Por focar na direção de atores, eu acho que devo falar sobre a atuação deles e estou preparada para o hate, mas vamos lá… Eu não coloco hoje o Andrew Garfield dentro da lista de melhores atores de sua geração, especialmente pelo excesso. Ele geralmente tem aquelas expressões exageradas, um excesso teatral mesmo. Ele em alguns momentos me lembra muito o cinema da década de 50, onde o estilo de atuação mais expressivo visualmente foi gradativamente substituído por um estilo mais sutil. Nesse filme, ele perde um pouco dessa teatralidade e vai bem, mas nada extraordinário.
Quem brilha e toma o filme para si é a Florence Pugh, até porque o filme foca muito na personagem dela. Ela, diferente do Andrew, utiliza muito da sutileza para comandar o personagem. Você não vê excessos e se apaixona pelo charme da personagem, enquanto em algumas cenas, você a odeia, porque ela é extremamente humana e erra assim como qualquer pessoa. A atuação dela é o ponto alto do filme. Não acho que teremos Oscar, talvez alguma indicação no Globo, e se assim for, eu apostaria no nome dela. Mas definitivamente acho que ainda está faltando o papel “Oscar Made” para ela arrebatar a temporada de prêmios. Para mim, é uma das melhores atrizes da geração dela. Ela me passa a mesma sensação que eu tinha assistindo ao começo de carreira da Kate Winslet.

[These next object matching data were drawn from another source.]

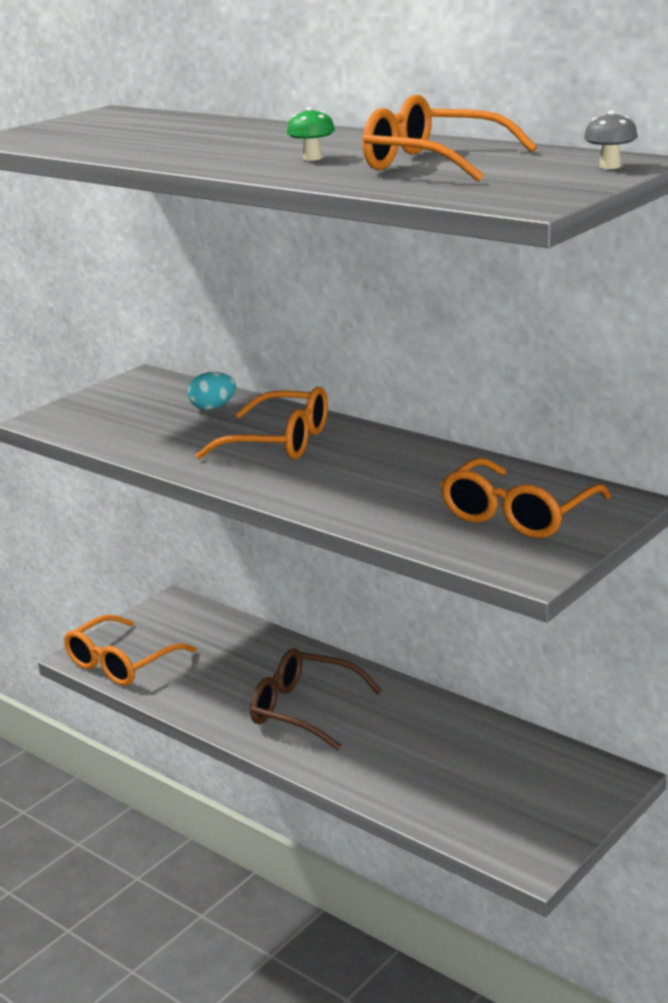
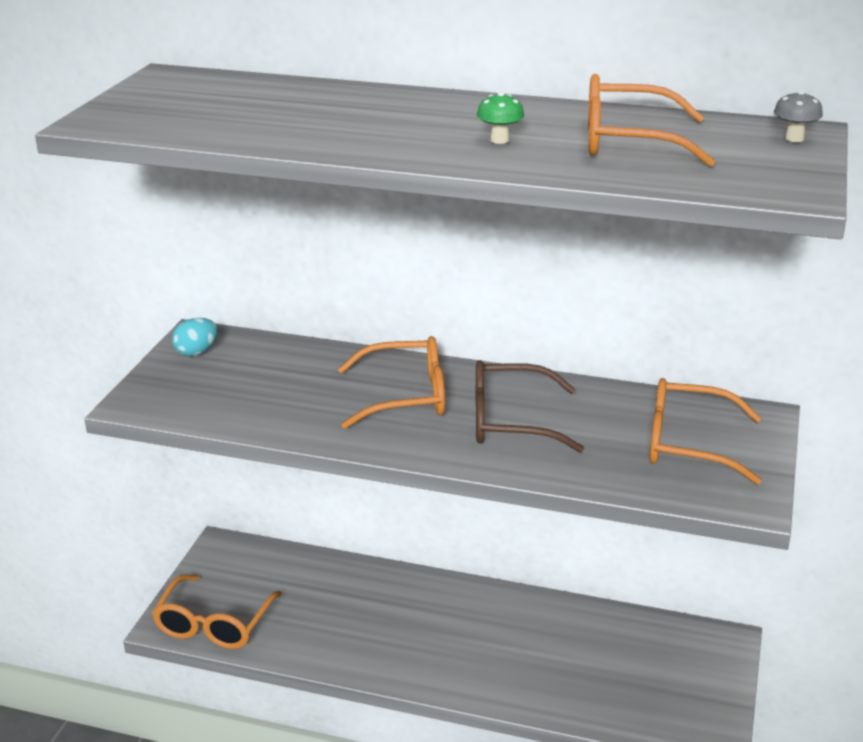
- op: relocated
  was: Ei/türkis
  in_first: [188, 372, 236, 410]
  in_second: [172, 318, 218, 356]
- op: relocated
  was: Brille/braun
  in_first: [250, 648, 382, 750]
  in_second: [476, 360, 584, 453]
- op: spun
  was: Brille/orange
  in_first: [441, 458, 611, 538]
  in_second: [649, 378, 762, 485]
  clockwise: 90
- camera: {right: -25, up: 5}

Bom, eu comecei falando que esse não é um filme para todos, um dos motivos é a expectativa. Você entra no cinema esperando um filme sobre um casal que é acometido por uma notícia de uma doença e nos primeiros minutos de filme você já descobre isso. Então, praticamente, você entende o final do filme com 10 minutos. Isso me despertou um sentimento de “poxa, é só um filme feito para a gente chorar?” O filme não surpreende, ele termina exatamente como você espera. E eu confesso que ao terminar o filme eu falei comigo mesma: “É, não chorei,” mas olhei ao redor e tinham pessoas literalmente passando mal de chorar.
O filme demorou alguns minutos para bater em mim e por motivos diferentes e inesperados. O sub-texto de Todo Tempo Que Temos aborda a vida de uma mulher de 34 anos que já viveu outros relacionamentos. Aquele não é seu primeiro amor, mas um amor mais maduro, com pessoas calejadas. Ela se sente realizada com sua vida e trabalho, não quer ter filhos e de repente o acaso muda o curso da narrativa dela. O que ela achava que tinha certeza, ela não tem mais. O que era dado como certo, não é mais. É uma mulher que começa a viver as incertezas de ser mulher, de como uma maternidade muda nossas vidas, vive os questionamentos de quanto tempo podemos esperar, eu quero isso para minha vida? Meu maior papel na vida será ser mãe? Ela se vê diante de todos esses questionamentos que nós mulheres fazemos nessa faixa etária.
Eu acho que por isso o filme fixa de formas diferentes em cada um e eu acredito que mulheres que vivem esses dilemas vão sair mais tocadas pelo filme. Com essas questões na cabeça, eu chorei, chorei como havia anos que não fazia, porque eu vi retratado de forma delicada os dilemas que nós mulheres vivemos em silêncio na maioria das vezes. O filme lida com isso de forma realista, suave, mas certeira, e toda essa suavidade é o ponto alto de Todo Tempo Que Temos.
Eu sei que o suposto tema do filme não era sobre o dilema de ser uma mulher e suas mazelas do mundo moderno, mas foi onde eu me encontrei… Eu me encontrei no sub-texto do filme. Então, voltando à pergunta inicial: Vale seu tempo? Vale, mas não vai mudar sua vida. Por isso, 3.5 estrelas para Todo Tempo Que Temos.